We do want to re-iterate that writing SQL should not be a replacement of dplyr functions, but rather an alternative approach one could take. In addition, we acknowledge that there are certain drawbacks in the SQL approach.
- SqlLite doesn’t support a few functions including pivot, unpivot, full outer join, and right join. (These functions are offered in other SQL dialects though e.g. MSSQL)
- For the intermediate results generated by the SQL chunk, we would have to import them as tables into the same in-mem database so we can use them in the subsequent SQL code chunks.

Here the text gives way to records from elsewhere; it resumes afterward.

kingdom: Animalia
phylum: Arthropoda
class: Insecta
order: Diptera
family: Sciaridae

- The SQL chunk doesn’t produce a paged table on its own. One would have to save the result as a dataframe and view it in a R chunk.
92.4 Future work
Given the limited time, we are happy with what we’ve achieved, however, there are few things we would like to improve upon in the near future.
92.4.1 Missing pagination for sql engine query output
We noticed that the table generated by sql engine doesn’t come with a pager, unlike the formatiting and pagination offered by dplyr by default. We looked through the options offered by the sql engine, but it doesn’t seem to support this feature. So we are planning to expand the table formatter in the existing sql engine to support pagination.

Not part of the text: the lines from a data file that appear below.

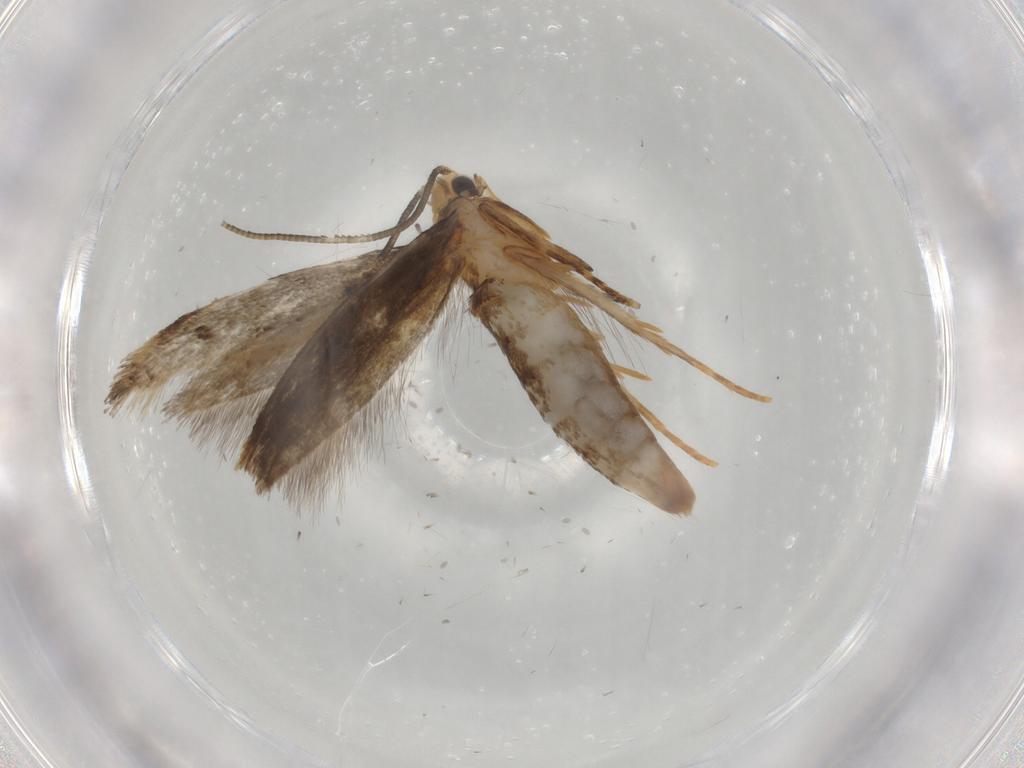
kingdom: Animalia
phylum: Arthropoda
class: Insecta
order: Lepidoptera
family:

92.4.2 sql engine for dplyr dataframes
Despite the success, we still feel that importing the tables to the in-mem database and passing the connection along is tedious and unncessary, in an idea world, we could just reference the dataframes in the environment directly in the SQL queries. We have explored this idea briefly by creating a new knitr engine named eng_sql_local based on the existing eng_sql implementation. The idea is summarized below,
- we use a library called queryparser to extract all the table references from the query
- we get the corresponding dataframes by name from the knit_global environment
- we import the dataframes into the dbplyr in-memory database
- we invoke the existing eng_sql to run the query
Here is a code snippet, and we also have the code in our own fork.
# sql engine using dbplyr in-memory db
eng_sql_local = function(options) {
query = one_string(options$code)
table_references <- queryparser::parse_query(query)$from
options$connection <- dbplyr::src_memdb()$con
overwrite <-ifelse(is.null(options$overwrite), FALSE, options$overwrite)
output <- tryCatch({
for (i in range(1, length(table_references)))
{
table_name <- as.character(table_references[[i]])

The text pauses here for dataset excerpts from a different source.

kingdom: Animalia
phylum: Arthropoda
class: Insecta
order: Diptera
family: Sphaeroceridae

dataframe = get(table_name, envir = knit_global())
if ((!DBI::dbExistsTable(options$connection, table_name)) | overwrite){
DBI::dbWriteTable(dbplyr::src_memdb()$con, table_name, dataframe)
}
}
},error = function(e) {
e$message <-
paste(e$message,
paste("The table ", table_name, " doesn't exist in the global environment.", sep=""),
"Using the following command to set the dataframe in the global environment:",
"env <- knitr::knit_global()",
paste("env$`", table_name, "` <- `", table_name, "`", sep=""),
sep = "\n")
e
})
if (inherits(output, "error"))
return(engine_output(options, query, one_string(output)))
return(eng_sql(options))
}
This has been tested successfully in our local environment (one would have to fork or clone our repo, build knitr locally to test out this new code block). However, the library queryparser doesn’t handle the complex queries with Common Table Expression (CTE), we would have to implement our own queryparser using regular expression to identify table names in the query. Another problem we found with this custom sql engine is that it doesn’t support the syntax highlighting, while the existing sql engine does, we will try to fix this issue in the future.